* Work to be completed *
Copy the part of the MongoDB post starting with "There's about 1000" and going on through "finalList = await cursor.to_list(length=None)", renaming "cursor" to "candleCursor" everywhere it occurs.

* Excerpt *
I am using motor but pymongo was my initial choice, switched to motor because it is an async version of mongodb in python.
My aim here is to query the mongodb with large number of calls at the same time with minimal waiting time.
There's about 1000 symbols and for each symbol I have to query its latest candlestick data from mongodb from time to time in order to perform certain calculation. I need to query the latest 5K documents for each symbol. So the collection contains roughly 1000 * 5000 = 5,000,000 documents.
With Motor and asyncio, I use the following method to fetch documents asynchronously, but it takes really long time to run the code and I can't seem to know why. I am using 8 core cpu on a virtual machine.
Any help with this problem?
async def getCandleList(symbol): # each symbol contains about 5K latest candles in the collection
final_str = "{'symbol': '%s'}"%(symbol)
resultType = 'candlestick_archive'
dbName = 'candle_db'
cursor = eval("db.{}.find({}).sort('timeStamp',-1)".format(dbName, final_str))
finalList = await cursor.to_list(length=None)
return finalList
async def taskForEachSymbol(symbol):
while True:
candleList = await getCandleList(symbol)

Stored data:

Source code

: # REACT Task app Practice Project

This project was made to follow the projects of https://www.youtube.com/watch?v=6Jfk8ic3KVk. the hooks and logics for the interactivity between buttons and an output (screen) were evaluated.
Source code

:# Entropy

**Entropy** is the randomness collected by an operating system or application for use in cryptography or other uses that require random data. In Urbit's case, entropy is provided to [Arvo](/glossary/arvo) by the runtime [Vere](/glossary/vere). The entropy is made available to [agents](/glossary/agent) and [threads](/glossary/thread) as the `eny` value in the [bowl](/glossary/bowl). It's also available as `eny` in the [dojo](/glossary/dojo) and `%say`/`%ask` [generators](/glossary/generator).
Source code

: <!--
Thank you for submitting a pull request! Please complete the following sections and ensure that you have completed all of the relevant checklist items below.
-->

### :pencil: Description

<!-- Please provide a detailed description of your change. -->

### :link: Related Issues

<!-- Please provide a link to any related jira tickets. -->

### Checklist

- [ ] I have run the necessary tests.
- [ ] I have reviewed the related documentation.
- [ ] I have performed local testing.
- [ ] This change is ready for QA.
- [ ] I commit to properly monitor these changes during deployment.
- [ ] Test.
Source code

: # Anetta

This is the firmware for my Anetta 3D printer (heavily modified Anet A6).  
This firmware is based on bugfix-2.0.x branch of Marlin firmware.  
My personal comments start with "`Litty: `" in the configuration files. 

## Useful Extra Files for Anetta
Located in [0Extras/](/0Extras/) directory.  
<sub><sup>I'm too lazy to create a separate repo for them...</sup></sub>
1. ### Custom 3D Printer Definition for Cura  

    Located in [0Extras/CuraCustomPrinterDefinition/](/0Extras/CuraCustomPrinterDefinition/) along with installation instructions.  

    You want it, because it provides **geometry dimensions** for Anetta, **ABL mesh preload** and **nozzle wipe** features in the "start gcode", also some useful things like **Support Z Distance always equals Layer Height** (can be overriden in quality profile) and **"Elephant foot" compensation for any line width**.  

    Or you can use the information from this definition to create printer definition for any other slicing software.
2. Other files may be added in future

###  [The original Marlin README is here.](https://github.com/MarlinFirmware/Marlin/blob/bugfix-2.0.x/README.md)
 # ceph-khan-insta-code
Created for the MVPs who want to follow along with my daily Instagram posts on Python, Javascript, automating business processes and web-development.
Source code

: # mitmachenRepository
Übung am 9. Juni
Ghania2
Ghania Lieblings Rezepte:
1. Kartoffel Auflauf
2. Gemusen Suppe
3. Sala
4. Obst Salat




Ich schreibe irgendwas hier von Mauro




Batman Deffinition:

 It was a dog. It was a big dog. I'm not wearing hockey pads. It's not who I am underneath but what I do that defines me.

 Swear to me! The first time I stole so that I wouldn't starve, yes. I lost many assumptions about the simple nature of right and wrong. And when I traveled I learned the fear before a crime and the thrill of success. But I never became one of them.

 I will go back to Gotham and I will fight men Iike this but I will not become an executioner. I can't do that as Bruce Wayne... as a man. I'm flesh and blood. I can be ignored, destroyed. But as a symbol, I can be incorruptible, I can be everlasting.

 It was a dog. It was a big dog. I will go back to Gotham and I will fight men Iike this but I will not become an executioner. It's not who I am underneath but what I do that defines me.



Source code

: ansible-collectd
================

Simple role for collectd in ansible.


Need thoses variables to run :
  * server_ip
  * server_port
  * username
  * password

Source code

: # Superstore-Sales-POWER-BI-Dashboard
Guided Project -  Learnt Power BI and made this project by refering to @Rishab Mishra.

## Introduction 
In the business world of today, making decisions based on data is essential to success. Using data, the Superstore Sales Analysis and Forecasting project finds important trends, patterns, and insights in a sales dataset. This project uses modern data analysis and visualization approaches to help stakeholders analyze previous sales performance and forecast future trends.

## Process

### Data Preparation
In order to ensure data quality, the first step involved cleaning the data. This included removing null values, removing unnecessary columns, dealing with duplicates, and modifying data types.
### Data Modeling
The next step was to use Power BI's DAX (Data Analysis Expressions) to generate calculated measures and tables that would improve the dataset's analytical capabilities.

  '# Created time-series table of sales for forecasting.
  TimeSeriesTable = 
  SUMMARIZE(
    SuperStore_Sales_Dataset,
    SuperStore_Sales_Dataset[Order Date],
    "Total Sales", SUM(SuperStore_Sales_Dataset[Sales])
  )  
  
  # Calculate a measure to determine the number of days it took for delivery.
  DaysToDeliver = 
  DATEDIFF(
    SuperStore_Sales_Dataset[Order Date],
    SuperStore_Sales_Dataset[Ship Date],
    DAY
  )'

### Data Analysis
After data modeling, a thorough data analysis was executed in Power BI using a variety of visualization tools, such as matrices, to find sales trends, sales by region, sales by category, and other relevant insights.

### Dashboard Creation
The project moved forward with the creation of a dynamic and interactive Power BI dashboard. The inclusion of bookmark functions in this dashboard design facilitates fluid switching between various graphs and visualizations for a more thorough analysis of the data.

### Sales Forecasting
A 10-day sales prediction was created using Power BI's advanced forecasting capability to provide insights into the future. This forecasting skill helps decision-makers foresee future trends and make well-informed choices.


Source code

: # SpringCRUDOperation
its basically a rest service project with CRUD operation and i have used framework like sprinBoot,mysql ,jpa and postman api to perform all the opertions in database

* Result *
There's about 1000 symbols and for each symbol I have to query its latest candlestick data from mongodb from time to time in order to perform certain calculation. I need to query the latest 5K documents for each symbol. So the collection contains roughly 1000 * 5000 = 5,000,000 documents.
With Motor and asyncio, I use the following method to fetch documents asynchronously, but it takes really long time to run the code and I can't seem to know why. I am using 8 core cpu on a virtual machine.
Any help with this problem?
async def getCandleList(symbol): # each symbol contains about 5K latest candles in the collection
final_str = "{'symbol': '%s'}"%(symbol)
resultType = 'candlestick_archive'
dbName = 'candle_db'
candleCursor = eval("db.{}.find({}).sort('timeStamp',-1)".format(dbName, final_str))
finalList = await candleCursor.to_list(length=None)